[[ DATA EXCERPTS, beginning ]]

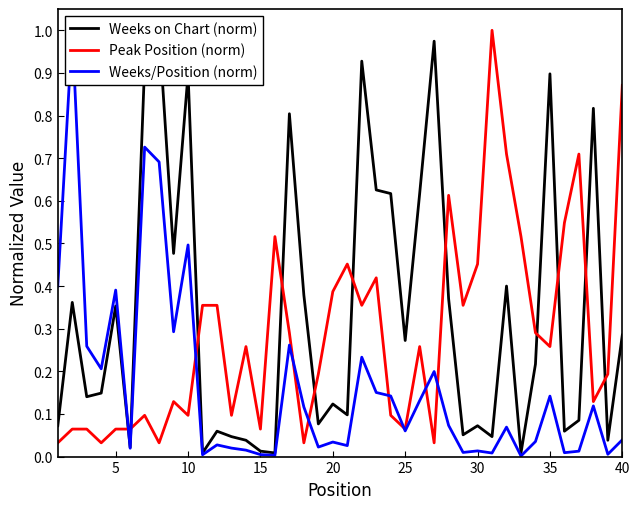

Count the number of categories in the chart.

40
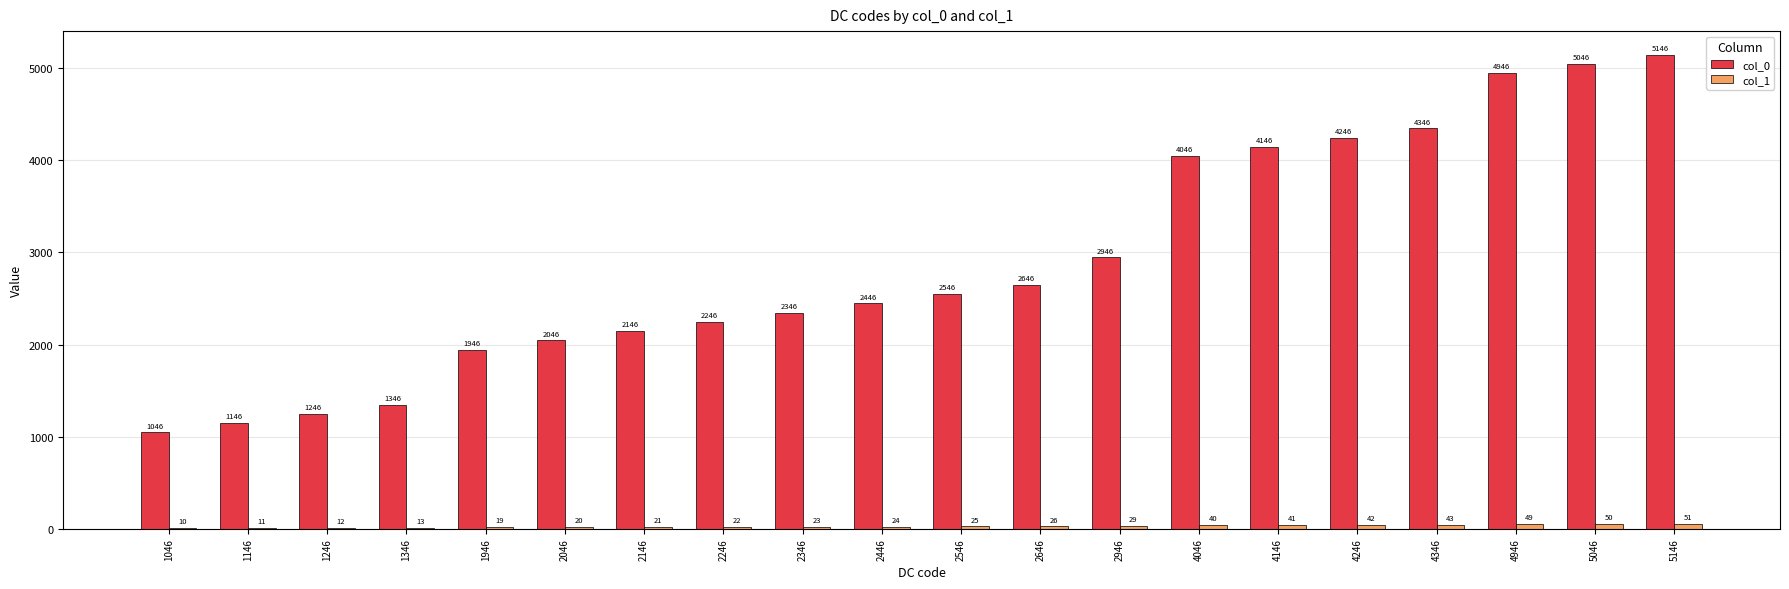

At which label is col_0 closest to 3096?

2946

[[ DATA EXCERPTS, end ]]
[[ DATA EXCERPTS, beginning ]]

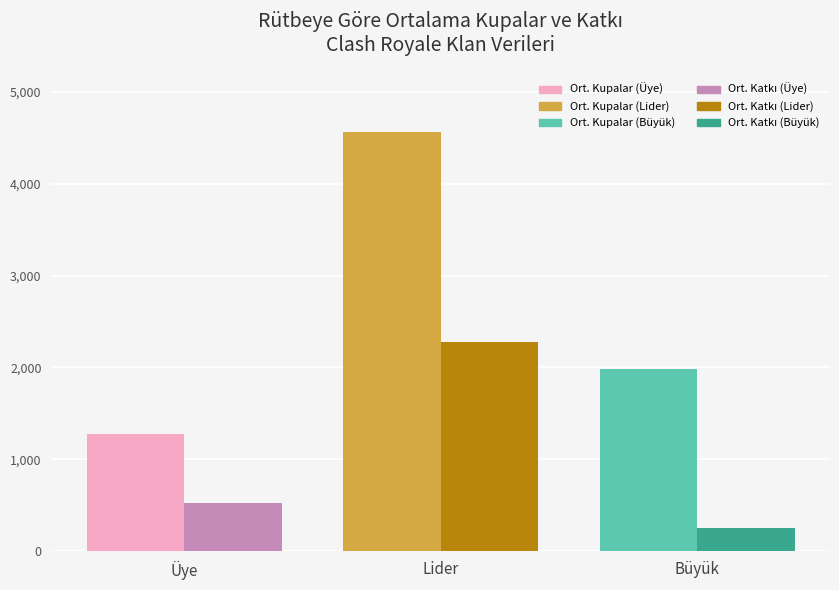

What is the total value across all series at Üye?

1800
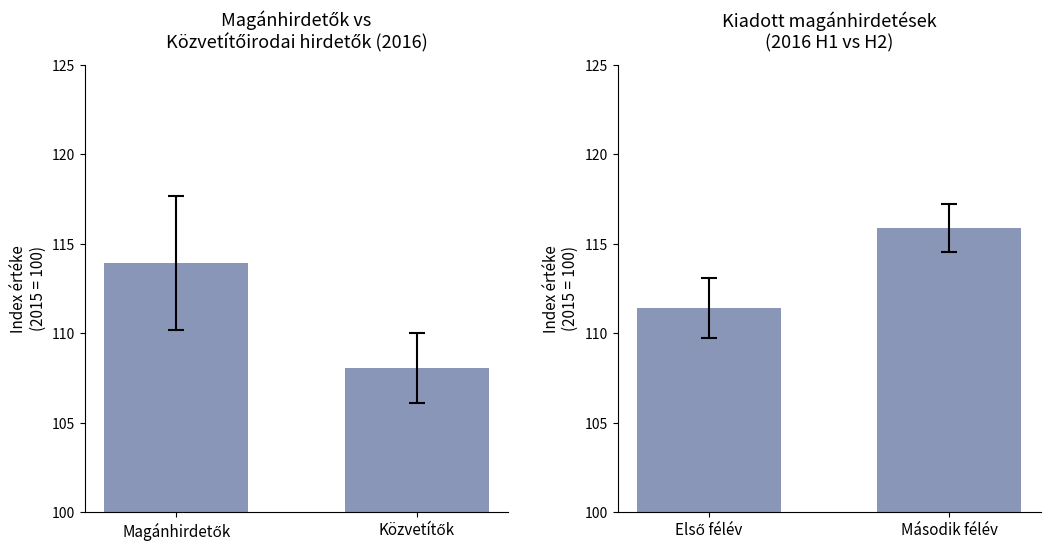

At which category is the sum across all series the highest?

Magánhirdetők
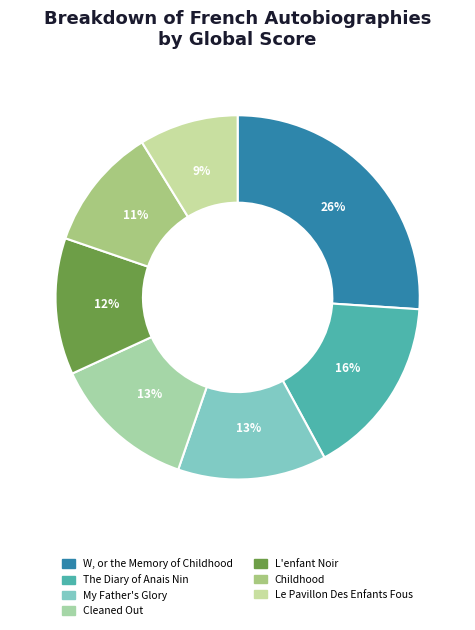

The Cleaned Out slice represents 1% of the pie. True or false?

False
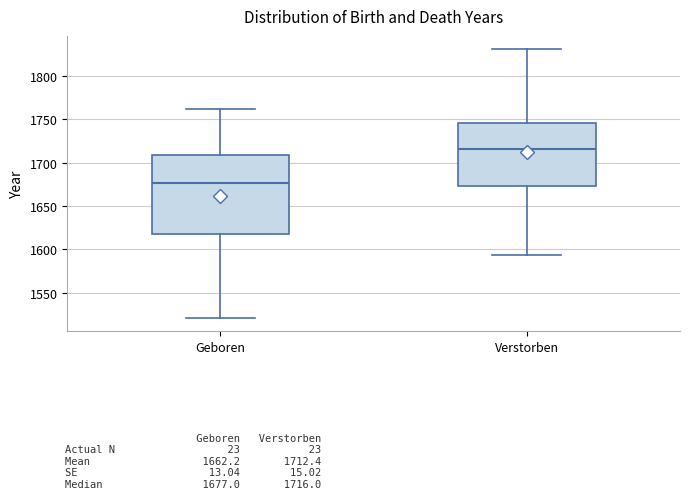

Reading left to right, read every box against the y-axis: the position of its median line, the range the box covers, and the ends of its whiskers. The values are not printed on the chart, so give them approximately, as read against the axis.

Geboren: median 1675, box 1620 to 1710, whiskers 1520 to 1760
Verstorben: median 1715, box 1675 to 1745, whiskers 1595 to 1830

[[ DATA EXCERPTS, end ]]

### ABOUT THIS TASK
Copy the records between the line holding "At which category" and the line holding "Verstorben: median 1715, box", inclusive, leaving out the pictures.

### ANSWER TO THE EXERCISE
At which category is the sum across all series the highest?

Magánhirdetők

The Cleaned Out slice represents 1% of the pie. True or false?

False

Reading left to right, read every box against the y-axis: the position of its median line, the range the box covers, and the ends of its whiskers. The values are not printed on the chart, so give them approximately, as read against the axis.

Geboren: median 1675, box 1620 to 1710, whiskers 1520 to 1760
Verstorben: median 1715, box 1675 to 1745, whiskers 1595 to 1830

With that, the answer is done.